It was the Irish playwright George Bernard Shaw, author of Pygmalion, the story of which was the basis of the popular musical My Fair Lady, who once observed that “England and America are two countries divided by a common language”.
When, in this country, we describe something as “homely”, we mean it as a compliment, that it’s something warm and comforting that reminds us of home. However, in the States, it’s a word used to describe something or someone unattractive or ugly. A jumper in America, isn’t a sweater, rather it’s a sleeveless dress that goes over a blouse.
In the States, suspenders hold up pants, whilst in England, braces hold up trousers. When I go to the supermarket, I put my groceries in a trolley, which in America is an electric mode of passenger transportation that runs along metal tracks; and that’s something we call a tram.
One word we Brits use frequently, that confuses and confounds many Americans is “Sorry”.
They wonder why we keep apologising for things that aren’t our fault.
According to the Debrett’s etiquette website, “For many British people, apologising is a default reaction to life’s little irritants. If someone barges into you, treads on your toes or spills your drink, it is considered quite normal for the victim to mutter ‘sorry’. This is clearly illogical, but for many British people it is an ingrained response”.
A YouGov survey taken of over 1,000 British people a while back, found that the average Brit admitted to saying sorry around eight times a day, and that one in eight people apologise up to twenty times a day!
The author Henry Hitchings has a particular interest in language & cultural history. In his book entitled “Sorry! The English and Their Manners”, Hitchings writes, “The readiness of the English to apologise for something they haven’t done is remarkable, and it is matched by an unwillingness to apologise for what they have done.”
As I sat and reflected on the second half of that sentence, trying to apply it my own life, I wondered how often I’d damaged my relationships with others through my refusal to admit my failings and apologise to someone for words I’d spoken out of turn or thoughtless actions that had left their harmful mark.

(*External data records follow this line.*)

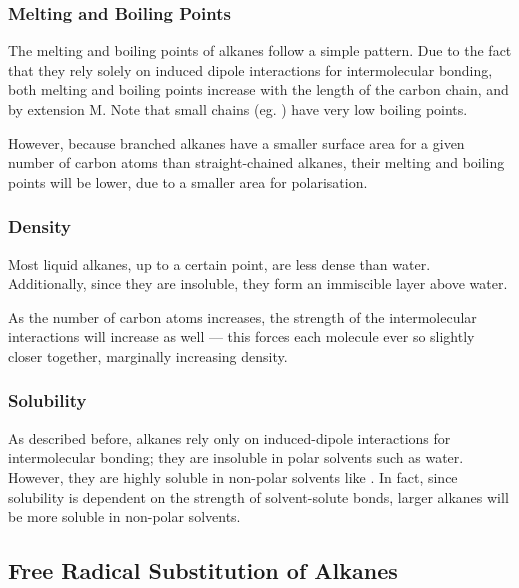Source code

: 	\subsubsection{Melting and Boiling Points}

		The melting and boiling points of alkanes follow a simple pattern. Due to the fact that they rely solely on induced
		dipole interactions for intermolecular bonding, both melting and boiling points increase with the length of the
		carbon chain, and by extension M. Note that small chains (eg. ) have very low boiling points.

		However, because branched alkanes have a smaller surface area for a given number of carbon atoms than straight-chained
		alkanes, their melting and boiling points will be lower, due to a smaller area for polarisation.


	\subsubsection{Density}

		Most liquid alkanes, up to a certain point, are less dense than water. Additionally, since they are insoluble,
		they form an immiscible layer above water.

		As the number of carbon atoms increases, the strength of the intermolecular interactions will increase as well –– this
		forces each molecule ever so slightly closer together, marginally increasing density.


	\subsubsection{Solubility}

		As described before, alkanes rely only on induced-dipole interactions for intermolecular bonding; they are insoluble in
		polar solvents such as water. However, they are highly soluble in non-polar solvents like . In fact,
		since solubility is dependent on the strength of solvent-solute bonds, larger alkanes will be more soluble in non-polar solvents.



\pagebreak
\subsection{Free Radical Substitution of Alkanes}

In the New Testament, in the second half of Romans chapter 12, amongst the instructions and encouragements of how those who are part of a Christian community should behave towards one another, this simple but significant instruction is found in verse 18, “as far as it depends on you, live at peace with everyone”.

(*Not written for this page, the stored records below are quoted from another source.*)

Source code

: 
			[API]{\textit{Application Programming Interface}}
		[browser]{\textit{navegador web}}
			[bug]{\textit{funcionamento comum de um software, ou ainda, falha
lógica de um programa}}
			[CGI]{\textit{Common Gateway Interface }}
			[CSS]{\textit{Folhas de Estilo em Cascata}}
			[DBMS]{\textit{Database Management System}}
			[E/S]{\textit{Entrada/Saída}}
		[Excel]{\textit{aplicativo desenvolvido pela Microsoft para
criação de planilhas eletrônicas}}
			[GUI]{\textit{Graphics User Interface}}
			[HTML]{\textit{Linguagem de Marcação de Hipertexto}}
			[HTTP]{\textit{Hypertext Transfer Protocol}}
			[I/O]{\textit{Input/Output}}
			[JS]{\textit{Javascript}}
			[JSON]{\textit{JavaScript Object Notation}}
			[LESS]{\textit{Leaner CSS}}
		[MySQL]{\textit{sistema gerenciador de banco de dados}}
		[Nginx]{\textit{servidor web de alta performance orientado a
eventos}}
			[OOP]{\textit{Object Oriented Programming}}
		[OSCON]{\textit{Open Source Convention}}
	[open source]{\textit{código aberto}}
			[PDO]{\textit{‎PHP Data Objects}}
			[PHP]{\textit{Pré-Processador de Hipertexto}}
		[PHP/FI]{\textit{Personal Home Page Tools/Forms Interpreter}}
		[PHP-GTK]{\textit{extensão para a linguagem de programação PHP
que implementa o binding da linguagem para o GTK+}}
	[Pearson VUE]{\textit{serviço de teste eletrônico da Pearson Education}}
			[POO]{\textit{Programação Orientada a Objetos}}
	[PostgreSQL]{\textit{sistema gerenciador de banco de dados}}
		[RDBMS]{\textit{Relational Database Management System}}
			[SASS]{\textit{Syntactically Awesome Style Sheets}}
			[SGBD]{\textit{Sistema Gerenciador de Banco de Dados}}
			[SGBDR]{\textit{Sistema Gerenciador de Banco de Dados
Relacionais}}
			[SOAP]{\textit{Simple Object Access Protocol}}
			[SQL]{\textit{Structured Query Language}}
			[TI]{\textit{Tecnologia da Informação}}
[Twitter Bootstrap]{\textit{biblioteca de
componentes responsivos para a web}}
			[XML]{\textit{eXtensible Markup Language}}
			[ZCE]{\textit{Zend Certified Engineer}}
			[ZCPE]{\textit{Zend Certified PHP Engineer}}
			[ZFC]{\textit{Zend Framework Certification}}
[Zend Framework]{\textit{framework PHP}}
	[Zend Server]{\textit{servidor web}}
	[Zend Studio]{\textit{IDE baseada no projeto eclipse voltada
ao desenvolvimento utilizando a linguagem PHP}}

In part, this surely means that rather than believing I am always in the right, I must be quick to recognise when I’ve gone wrong and be keen to make amends, apologising readily and genuinely, where necessary.

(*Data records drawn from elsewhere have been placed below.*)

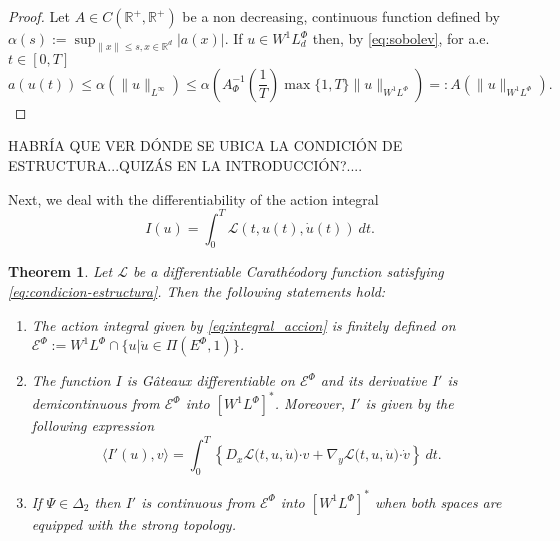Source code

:\documentclass[twoside]{article}
\newtheorem{thm}{Theorem}[section]
\theoremstyle{remark}
\newcommand{\lphi}{L^{\Phi}}
\newcommand{\ephi}{E^{\Phi}}
\newcommand{\wphi}{W^{1}\lphi}
\newcommand{\sobnor}{\|_{W^{1}\lphi}}
\newcommand{\domi}{\mathcal{E}^{\Phi}}
\renewcommand{\b}[1]{\boldsymbol{#1}}
\newcommand{\rr}{\mathbb{R}}
\newcommand{\ccdot}{\b{\cdot}}
\renewcommand{\leq}{\leqslant}
\begin{document}
\begin{proof}  Let $A \in C(\mathbb{R}^+,\mathbb{R}^+)$ be a  non decreasing, continuous function defined by  
$\alpha(s):=\sup_{\|x\|\leq s, x \in \rr^d}|a(x)|$.  If $u \in \wphi_d$ then, by  \ref{eq:sobolev}, for a.e. $t\in [0,T]$
\[a(u(t))\leq \alpha (\|u\|_{L^{\infty}})\leq 
\alpha \left(
A_\Phi^{-1}\left(\frac{1}{T}\right)\max\{1,T\}\|u\sobnor\right)=: 
A(\|u\sobnor).\]
\end{proof}



HABR\'IA QUE VER D\'ONDE SE UBICA LA CONDICI\'ON DE ESTRUCTURA...QUIZ\'AS EN LA INTRODUCCI\'ON?....


Next, we deal with the differentiability of the action integral 
\begin{equation}\label{eq:integral_accion}
I(u)=\int_{0}^T \mathcal{L}(t,u(t),\dot{u}(t))\ dt.
\end{equation}

\begin{thm}\label{teo:diferenciabilidad}
Let $\mathcal{L}$ be a differentiable Carath\'eodory function satisfying \eqref{eq:condicion-estructura}.
Then the following statements hold:
\begin{enumerate}
\item \label{it:T1item1} \label{A1} The action integral given by \eqref{eq:integral_accion}
is finitely defined on $\domi:=W^{1}\lphi\cap\{u|\dot{u}\in\Pi(\ephi,1)\}$.

\item\label{it:T1item3} The function  $I$ is G\^ateaux differentiable on $\domi$ and  its derivative $I'$ is demicontinuous from 
$\domi$  into $\left[\wphi \right]^*$. Moreover, $I'$ is given by the following expression
\begin{equation}\label{eq:DerAccion}
\langle  I'(u),v\rangle= \int_0^T \left\{D_{x}\mathcal{L}\big(t,u,\dot{u}\big)\ccdot v
+ \nabla_y\mathcal{L}\big(t,u,\dot{u}\big)\ccdot\dot{v}\right\} \ dt.
\end{equation}

\item\label{it:T1item4}  If  $\Psi \in \Delta_2$ then 
  $I'$ is continuous from $\domi$ into $\left[\wphi\right]^*$ when both spaces are equipped with the strong topology.
\end{enumerate}
\end{thm}
\end{document}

A recent patron at a restaurant in York Beach, Maine, in the United States, did just that, according to a report in the local newspaper, the Portsmouth Herald.
“Can you please give this $100, along with my apology, to the girl who was taking names to be seated for dinner last Monday evening”, wrote the anonymous, contrite customer. “I was very rude to her, and I normally have way more respect for people than I showed that day. I’m embarrassed and will apologise to her in person the next time I’m in York.”
Leadership guru and author John Maxwell likens the damage a refusal to say sorry can have on a relationship, to the impact rust left untreated has on a car: “Rust slowly corrodes metal and thus eats away at the frame of the vehicle, damaging its structural integrity. When you’ve broken a friend’s trust, don’t let the relationship rust; take action immediately to repair and restore it.
“Admit that what you did was wrong and say you are sorry. It may be painful for the moment, but it strengthens the relationship in the long run. Whenever possible, make restitution to those you have harmed. Say you’re sorry with your actions and not just your words. Remember, the greatest gift anyone can ever give you is not their time, energy, or effort, but their trust. So do everything in your power to deserve it and to preserve it.”